In an ordinary research environment, the time to design an experiment uses a tiny fraction of the time. Analysis takes slightly longer. Time to set up and execute the experiment takes far more than ninety percent of the total time in the process. When a problem requires an answer in significantly shorter amount of time, the only hope is to reduce the time it takes to execute the tests. If you need an answer within two days, you need to reduce the execution time for each trial to about a minute or less.
You can get incremental improvements in the speed of trading system tests by getting faster and faster computers, but the real secret of speeding up trials is to consider less data. Each piece of data requires processing, even if the process is simply to ignore that piece of information. Do you need or even want ten years of data if you are testing a system that will trade a thousand times a day? Do you need six months of test data? Can you find what you are looking for in the last week’s data?

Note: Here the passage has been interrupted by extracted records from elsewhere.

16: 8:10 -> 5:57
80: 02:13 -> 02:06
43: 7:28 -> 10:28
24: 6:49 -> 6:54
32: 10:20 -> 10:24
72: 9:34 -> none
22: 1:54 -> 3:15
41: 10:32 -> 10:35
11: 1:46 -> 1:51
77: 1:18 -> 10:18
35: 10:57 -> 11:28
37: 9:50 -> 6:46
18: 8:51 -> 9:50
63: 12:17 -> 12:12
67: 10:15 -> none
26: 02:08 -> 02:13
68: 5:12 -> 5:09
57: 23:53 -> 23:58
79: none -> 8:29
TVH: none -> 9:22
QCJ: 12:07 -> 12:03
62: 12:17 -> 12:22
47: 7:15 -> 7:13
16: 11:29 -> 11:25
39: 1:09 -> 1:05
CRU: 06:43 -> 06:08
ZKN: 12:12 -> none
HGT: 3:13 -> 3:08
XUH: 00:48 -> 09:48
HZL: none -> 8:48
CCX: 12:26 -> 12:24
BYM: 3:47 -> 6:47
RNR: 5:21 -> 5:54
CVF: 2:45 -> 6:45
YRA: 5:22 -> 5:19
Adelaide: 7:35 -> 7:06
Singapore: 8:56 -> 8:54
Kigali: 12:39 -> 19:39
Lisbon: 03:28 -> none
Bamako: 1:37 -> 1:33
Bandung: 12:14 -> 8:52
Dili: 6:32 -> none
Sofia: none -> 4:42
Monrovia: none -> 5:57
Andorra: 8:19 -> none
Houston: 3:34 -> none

A week is the shortest time frame that really makes sense in the context of the problems we have looked at, but your problem might allow even shorter time frames. If you are talking about tick data, even a common PC can process a week of tick data is less than a minute. While you might be able to find your answers with even less data than this, it is hard to see why you might want to.
Once you get the total execution time of an experiment down in the neighborhood of a single day, the dynamics change. If you are taking a couple of days to design the experiment and a week to analyze it, that becomes the place to save time. An experiment that takes six months to run demands two days of design and at least a week of analysis.
Any environment like high frequency trading that have severe enough time demands to drive the setup and execution time for experiments down to a scale of hours will also demand rapid design and analysis.
More rapid design is fairly easy to achieve. The painful and tedious cost of most experiment design is deciding on the compromises. You need to compromise because of the cost of executing each trial of an experiment. For a trading system, the cost of executing these trials is strictly the cost of the time. Once that problem is solved, additional trials do not impose additional costs. Actually generating a design once you have decided on the goals of the experiment only takes a few minutes with today’s tools.
Some research organizations devote weeks or months to analysis. This is entirely justified when an experiment takes six months to run because you are obligated to wring every possible bit of information from each experiment. Experiments using trials that have little or no costs to them generate far more data than experiment
However, everyone who has ever analyzed an experiment will tell you that some results are obvious at a glance and other results are only obvious after a particular perspective has been imposed on the data. Finding an answer to a particular question is usually not that time consuming. Primary analysis does not have to take days or weeks. Even the mountain of data generated by a high speed experiment can be parsed rapidly if that is done with a narrow focus.
Secondary analysis still can and should be done. Unexpected results are often only found in the secondary analysis, and discovery is all about unexpected results.